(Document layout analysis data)
───

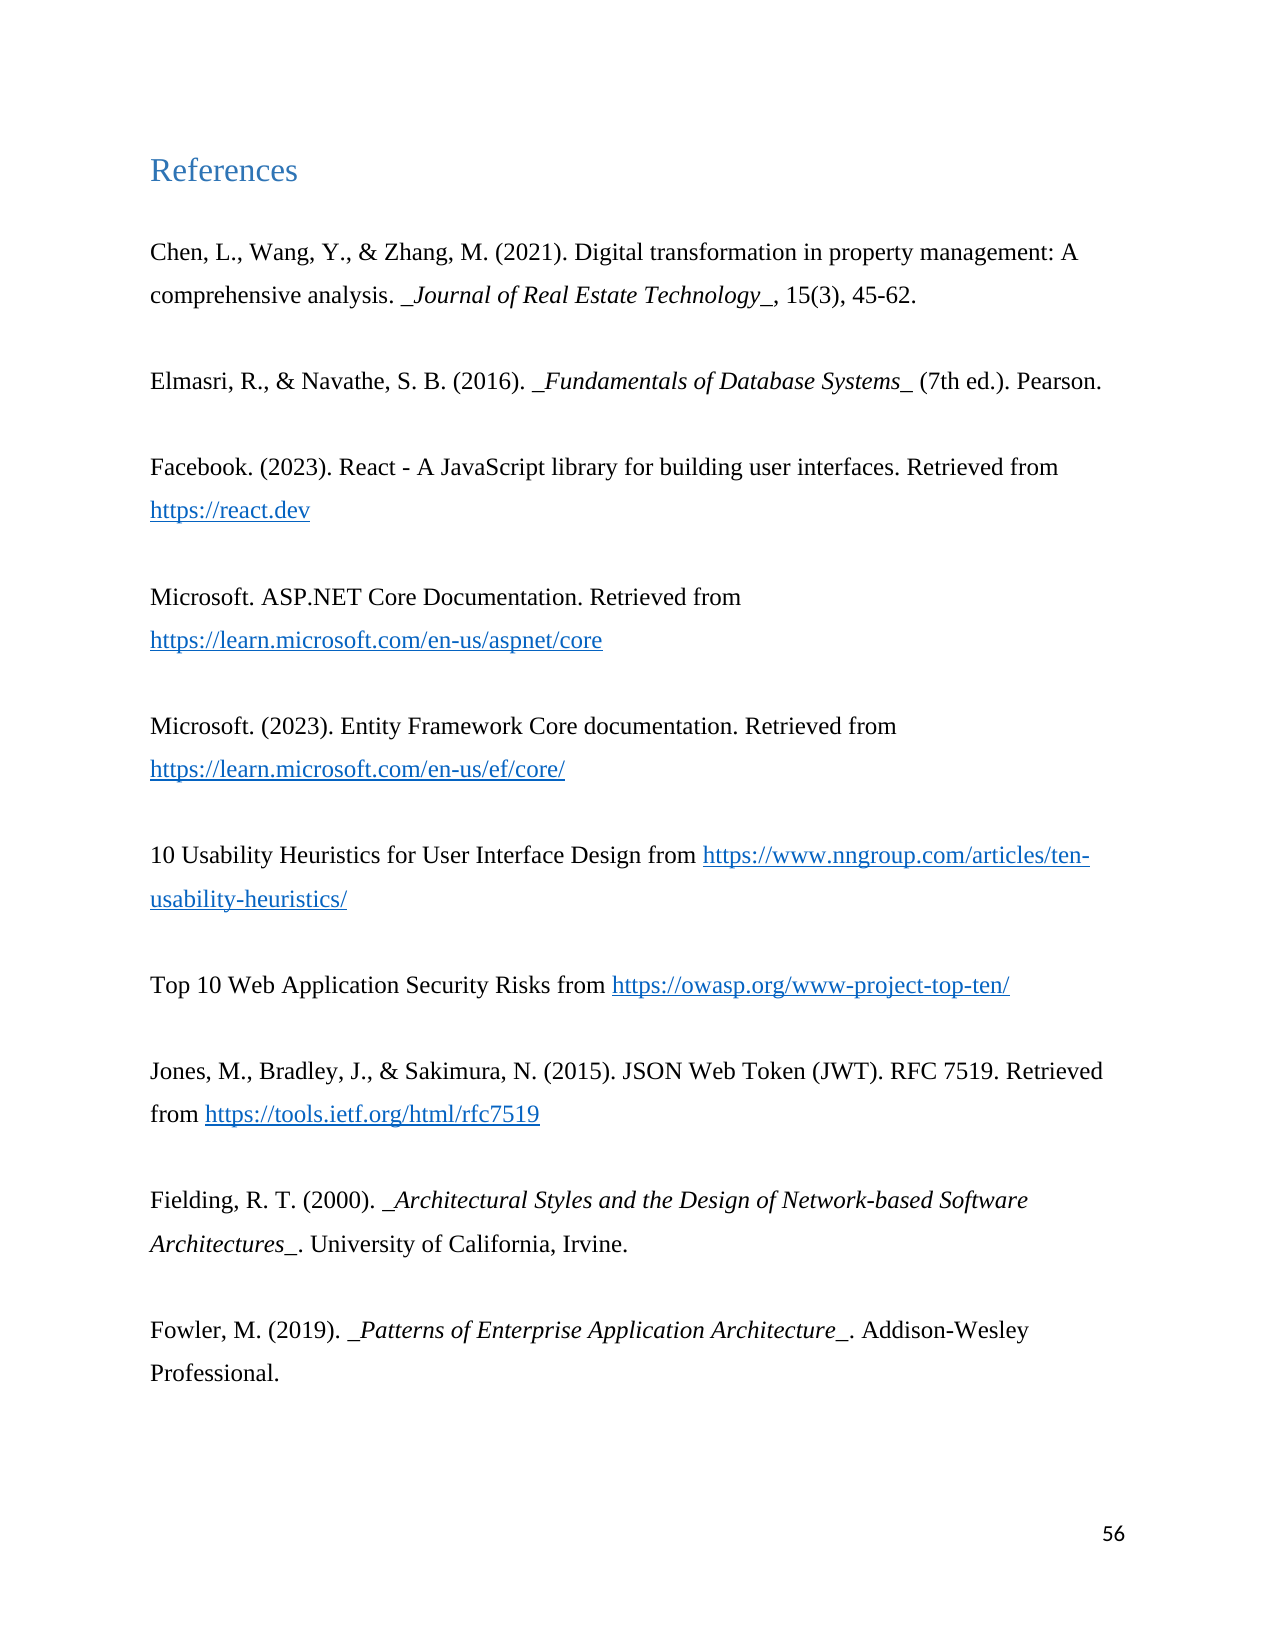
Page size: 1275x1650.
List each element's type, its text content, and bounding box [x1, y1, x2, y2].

text Microsoft. ASP.NET Core Documentation. Retrieved from https://learn.microsoft.com/en-us/aspnet/core [150, 582, 1125, 654]
text Jones, M., Bradley, J., & Sakimura, N. (2015). JSON Web Token (JWT). RFC 7519. Retrieved from https://tools.ietf.org/html/rfc7519 [150, 1056, 1125, 1128]
text Chen, L., Wang, Y., & Zhang, M. (2021). Digital transformation in property management: A comprehensive analysis. _Journal of Real Estate Technology_, 15(3), 45-62. [150, 237, 1125, 309]
text Facebook. (2023). React - A JavaScript library for building user interfaces. Retrieved from https://react.dev [150, 452, 1125, 524]
text Top 10 Web Application Security Risks from https://owasp.org/www-project-top-ten/ [150, 970, 1125, 999]
text Elmasri, R., & Navathe, S. B. (2016). _Fundamentals of Database Systems_ (7th ed.). Pearson. [150, 366, 1125, 395]
text Fowler, M. (2019). _Patterns of Enterprise Application Architecture_. Addison-Wesley Professional. [150, 1315, 1125, 1387]
subtitle References [150, 150, 1125, 188]
text 10 Usability Heuristics for User Interface Design from https://www.nngroup.com/articles/ten-usability-heuristics/ [150, 841, 1125, 912]
text Fielding, R. T. (2000). _Architectural Styles and the Design of Network-based Software Architectures_. University of California, Irvine. [150, 1186, 1125, 1257]
text Microsoft. (2023). Entity Framework Core documentation. Retrieved from https://learn.microsoft.com/en-us/ef/core/ [150, 711, 1125, 783]
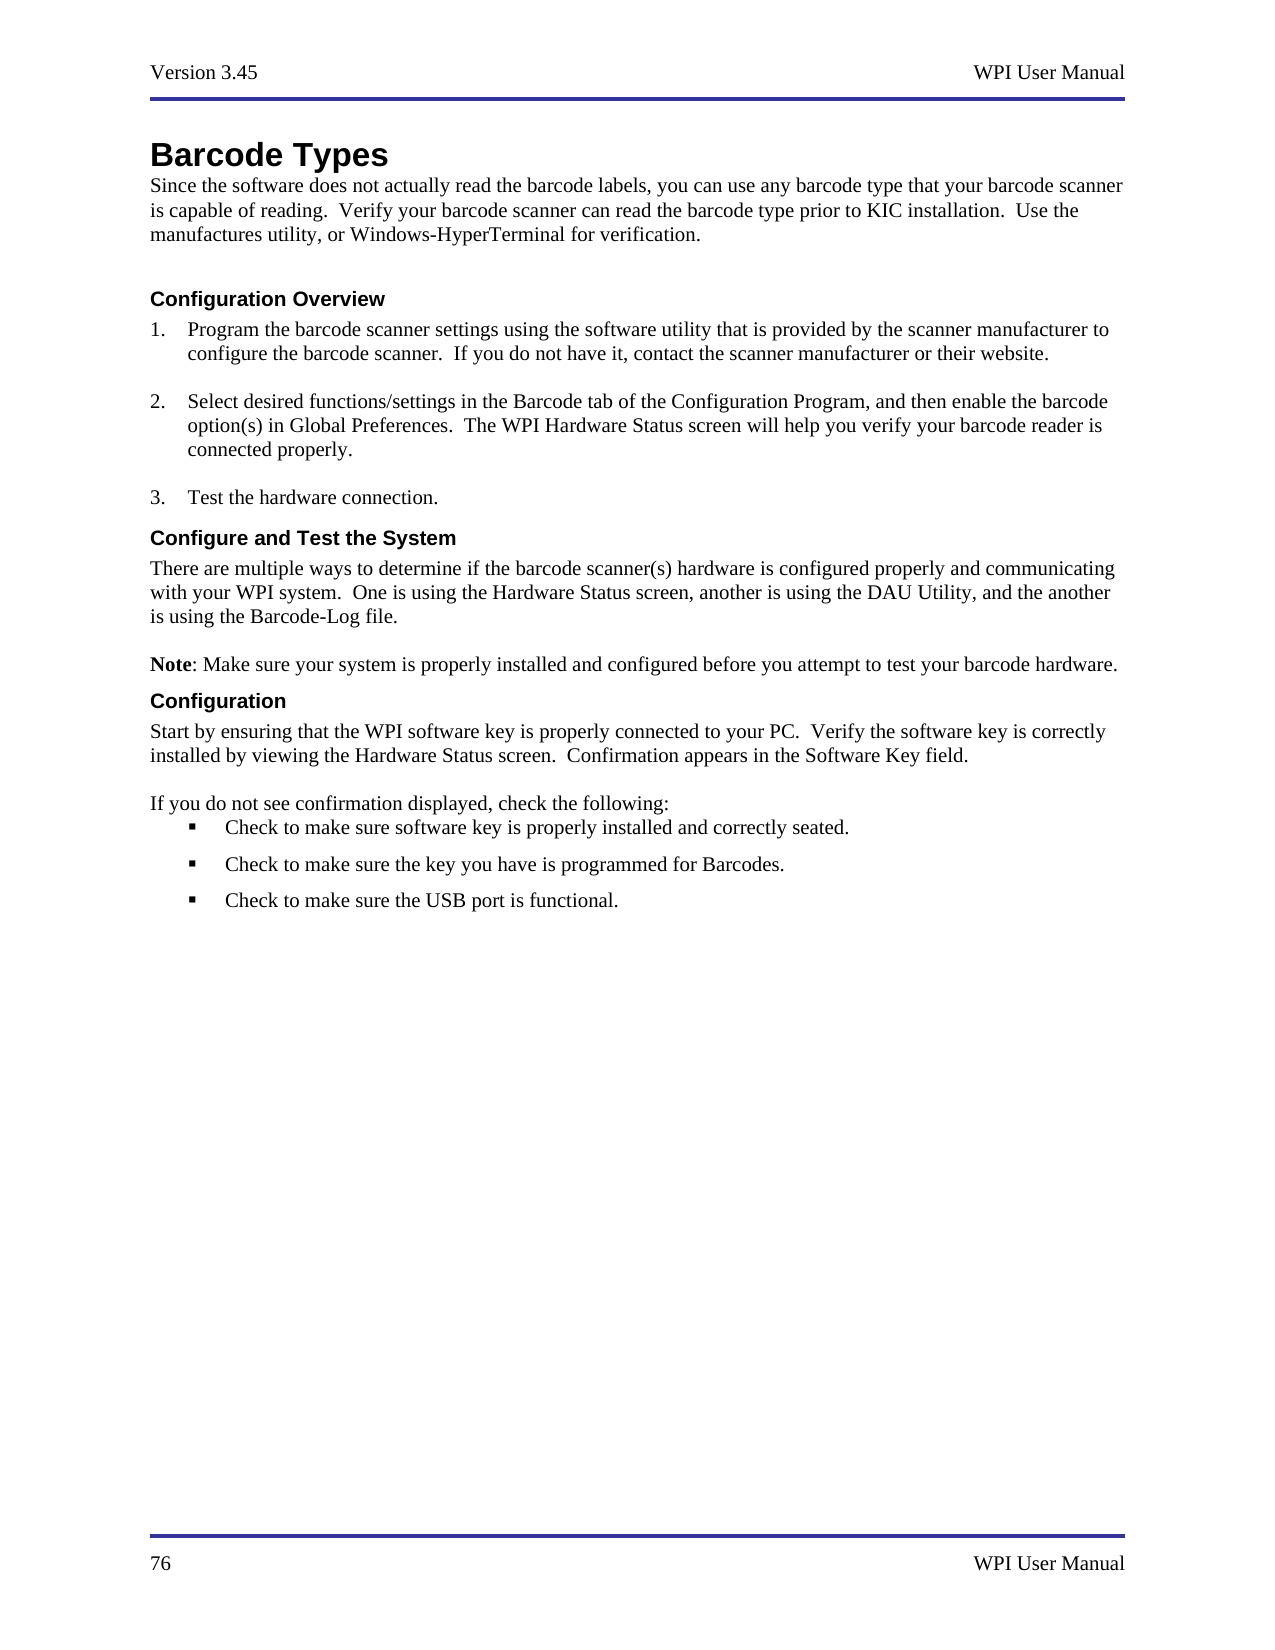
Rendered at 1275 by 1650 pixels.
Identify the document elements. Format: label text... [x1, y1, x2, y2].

list Program the barcode scanner settings using the software utility that is provided by the scanner manufacturer to configure the barcode scanner. If you do not have it, contact the scanner manufacturer or their website. [150, 317, 1125, 365]
text If you do not see confirmation displayed, check the following: [150, 791, 1125, 815]
list Select desired functions/settings in the Barcode tab of the Configuration Program, and then enable the barcode option(s) in Global Preferences. The WPI Hardware Status screen will help you verify your barcode reader is connected properly. [150, 389, 1125, 461]
list Check to make sure the key you have is programmed for Barcodes. [187, 852, 1125, 876]
text Start by ensuring that the WPI software key is properly connected to your PC. Verify the software key is correctly installed by viewing the Hardware Status screen. Confirmation appears in the Software Key field. [150, 719, 1125, 767]
subtitle Configuration [150, 689, 1125, 713]
subtitle Barcode Types [150, 135, 1125, 173]
text There are multiple ways to determine if the barcode scanner(s) hardware is configured properly and communicating with your WPI system. One is using the Hardware Status screen, another is using the DAU Utility, and the another is using the Barcode-Log file. [150, 556, 1125, 628]
list Check to make sure software key is properly installed and correctly seated. [187, 815, 1125, 839]
subtitle Configuration Overview [150, 286, 1125, 310]
subtitle Configure and Test the System [150, 526, 1125, 550]
list Check to make sure the USB port is functional. [187, 888, 1125, 912]
text Note: Make sure your system is properly installed and configured before you attempt to test your barcode hardware. [150, 652, 1125, 676]
list Test the hardware connection. [150, 485, 1125, 509]
text Since the software does not actually read the barcode labels, you can use any barcode type that your barcode scanner is capable of reading. Verify your barcode scanner can read the barcode type prior to KIC installation. Use the manufactures utility, or Windows-HyperTerminal for verification. [150, 173, 1125, 246]
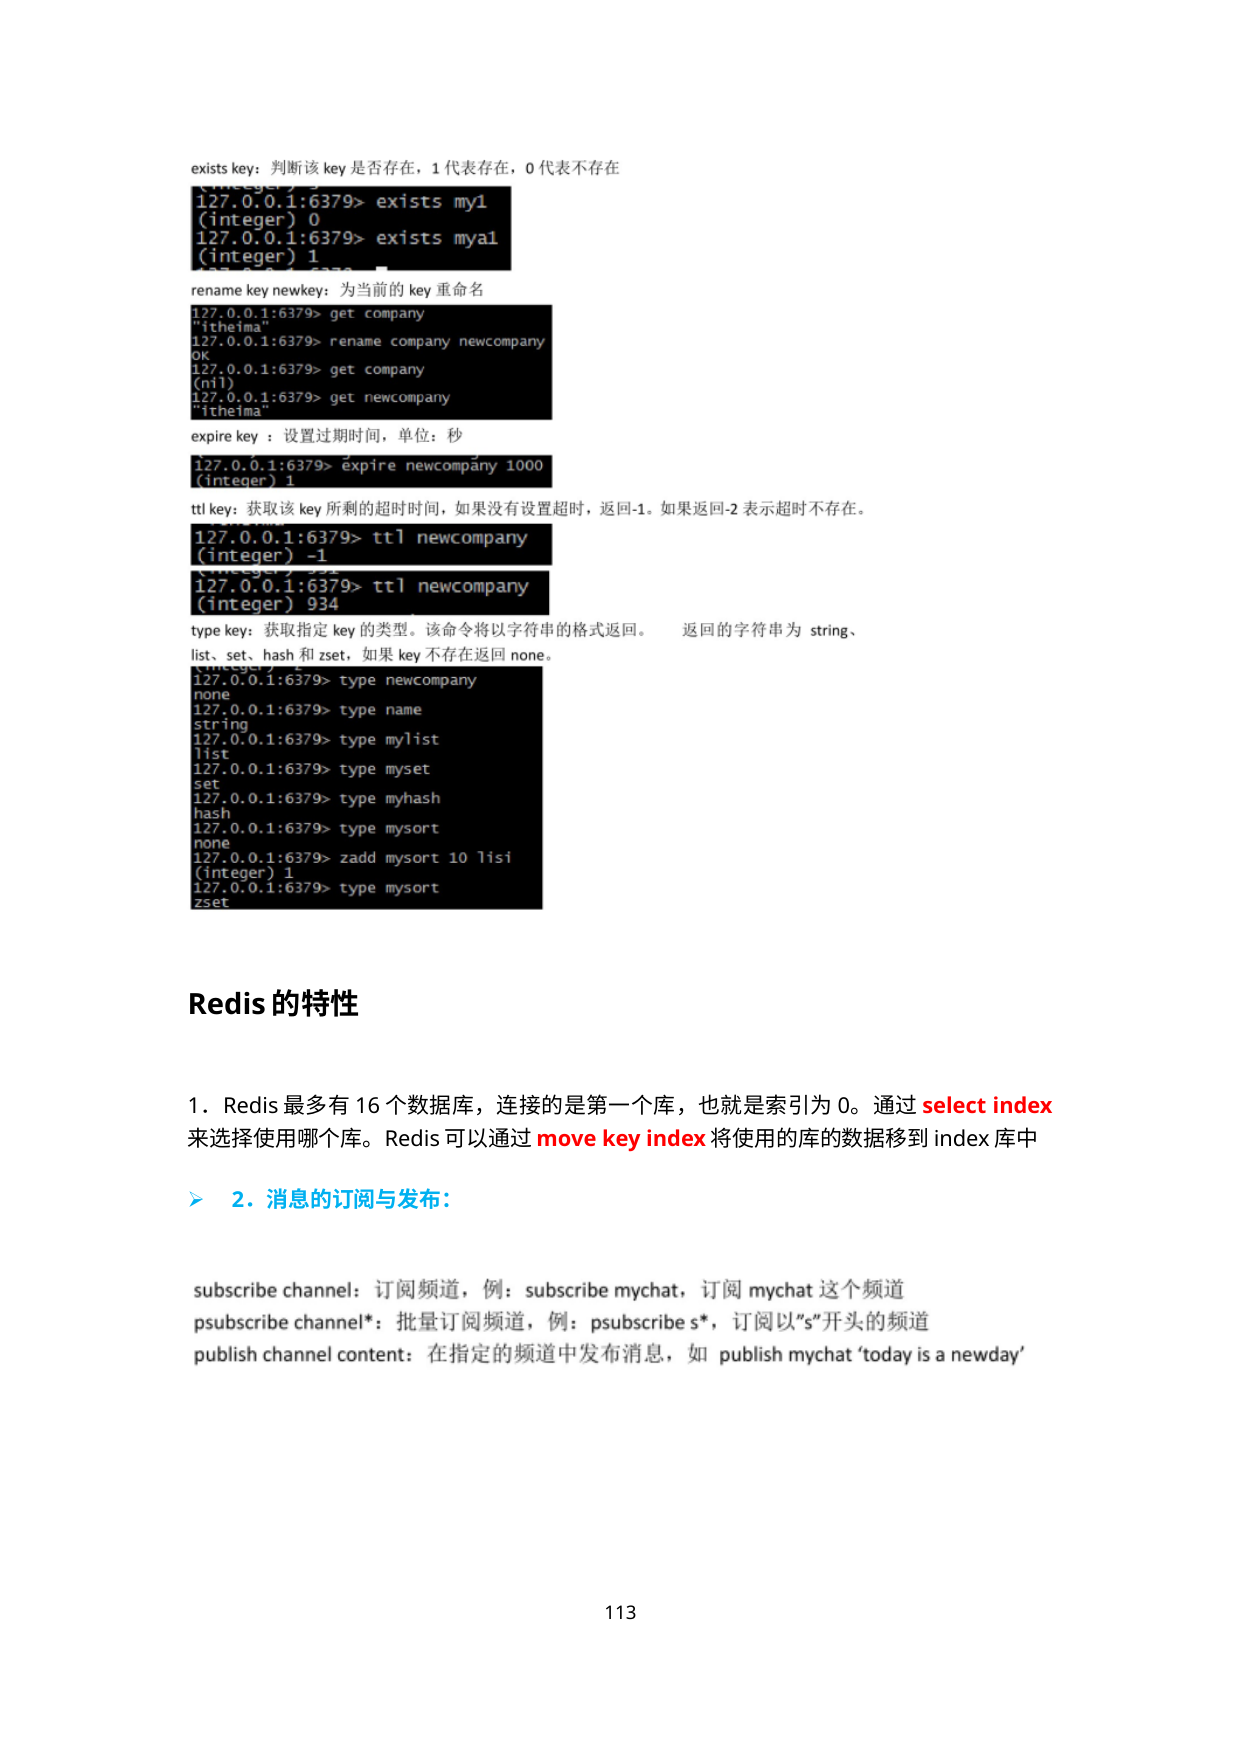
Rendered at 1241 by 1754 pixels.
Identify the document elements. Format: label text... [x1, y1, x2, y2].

subtitle 2．消息的订阅与发布： [187, 1182, 1053, 1214]
picture [189, 1192, 202, 1200]
picture [187, 159, 867, 912]
picture [187, 1262, 1053, 1374]
text 1．Redis最多有16个数据库，连接的是第一个库，也就是索引为0。通过select index来选择使用哪个库。Redis可以通过move key index将使用的库的数据移到index库中 [187, 1088, 1053, 1153]
subtitle Redis的特性 [187, 969, 1053, 1034]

───

Print the data exactly as written, dropping any images it holds.

• OUTPUT:
Page size: 1275x1650.
List each element's type, its text content, and bounding box [x1, y1, x2, y2].

text Microsoft. ASP.NET Core Documentation. Retrieved from https://learn.microsoft.com/en-us/aspnet/core [150, 582, 1125, 654]
text Jones, M., Bradley, J., & Sakimura, N. (2015). JSON Web Token (JWT). RFC 7519. Retrieved from https://tools.ietf.org/html/rfc7519 [150, 1056, 1125, 1128]
text Chen, L., Wang, Y., & Zhang, M. (2021). Digital transformation in property management: A comprehensive analysis. _Journal of Real Estate Technology_, 15(3), 45-62. [150, 237, 1125, 309]
text Facebook. (2023). React - A JavaScript library for building user interfaces. Retrieved from https://react.dev [150, 452, 1125, 524]
text Top 10 Web Application Security Risks from https://owasp.org/www-project-top-ten/ [150, 970, 1125, 999]
text Elmasri, R., & Navathe, S. B. (2016). _Fundamentals of Database Systems_ (7th ed.). Pearson. [150, 366, 1125, 395]
text Fowler, M. (2019). _Patterns of Enterprise Application Architecture_. Addison-Wesley Professional. [150, 1315, 1125, 1387]
subtitle References [150, 150, 1125, 188]
text 10 Usability Heuristics for User Interface Design from https://www.nngroup.com/articles/ten-usability-heuristics/ [150, 841, 1125, 912]
text Fielding, R. T. (2000). _Architectural Styles and the Design of Network-based Software Architectures_. University of California, Irvine. [150, 1186, 1125, 1257]
text Microsoft. (2023). Entity Framework Core documentation. Retrieved from https://learn.microsoft.com/en-us/ef/core/ [150, 711, 1125, 783]
Rendered at 1275 by 1650 pixels.
Identify the document elements. Format: label text... [x1, y1, x2, y2].

list Program the barcode scanner settings using the software utility that is provided by the scanner manufacturer to configure the barcode scanner. If you do not have it, contact the scanner manufacturer or their website. [150, 317, 1125, 365]
text If you do not see confirmation displayed, check the following: [150, 791, 1125, 815]
list Select desired functions/settings in the Barcode tab of the Configuration Program, and then enable the barcode option(s) in Global Preferences. The WPI Hardware Status screen will help you verify your barcode reader is connected properly. [150, 389, 1125, 461]
list Check to make sure the key you have is programmed for Barcodes. [187, 852, 1125, 876]
text Start by ensuring that the WPI software key is properly connected to your PC. Verify the software key is correctly installed by viewing the Hardware Status screen. Confirmation appears in the Software Key field. [150, 719, 1125, 767]
subtitle Configuration [150, 689, 1125, 713]
subtitle Barcode Types [150, 135, 1125, 173]
text There are multiple ways to determine if the barcode scanner(s) hardware is configured properly and communicating with your WPI system. One is using the Hardware Status screen, another is using the DAU Utility, and the another is using the Barcode-Log file. [150, 556, 1125, 628]
list Check to make sure software key is properly installed and correctly seated. [187, 815, 1125, 839]
subtitle Configuration Overview [150, 286, 1125, 310]
subtitle Configure and Test the System [150, 526, 1125, 550]
list Check to make sure the USB port is functional. [187, 888, 1125, 912]
text Note: Make sure your system is properly installed and configured before you attempt to test your barcode hardware. [150, 652, 1125, 676]
list Test the hardware connection. [150, 485, 1125, 509]
text Since the software does not actually read the barcode labels, you can use any barcode type that your barcode scanner is capable of reading. Verify your barcode scanner can read the barcode type prior to KIC installation. Use the manufactures utility, or Windows-HyperTerminal for verification. [150, 173, 1125, 246]
Rendered at 1241 by 1754 pixels.
Identify the document elements. Format: label text... [x1, y1, x2, y2].

subtitle 2．消息的订阅与发布： [187, 1182, 1053, 1214]
picture [189, 1192, 202, 1200]
picture [187, 159, 867, 912]
picture [187, 1262, 1053, 1374]
text 1．Redis最多有16个数据库，连接的是第一个库，也就是索引为0。通过select index来选择使用哪个库。Redis可以通过move key index将使用的库的数据移到index库中 [187, 1088, 1053, 1153]
subtitle Redis的特性 [187, 969, 1053, 1034]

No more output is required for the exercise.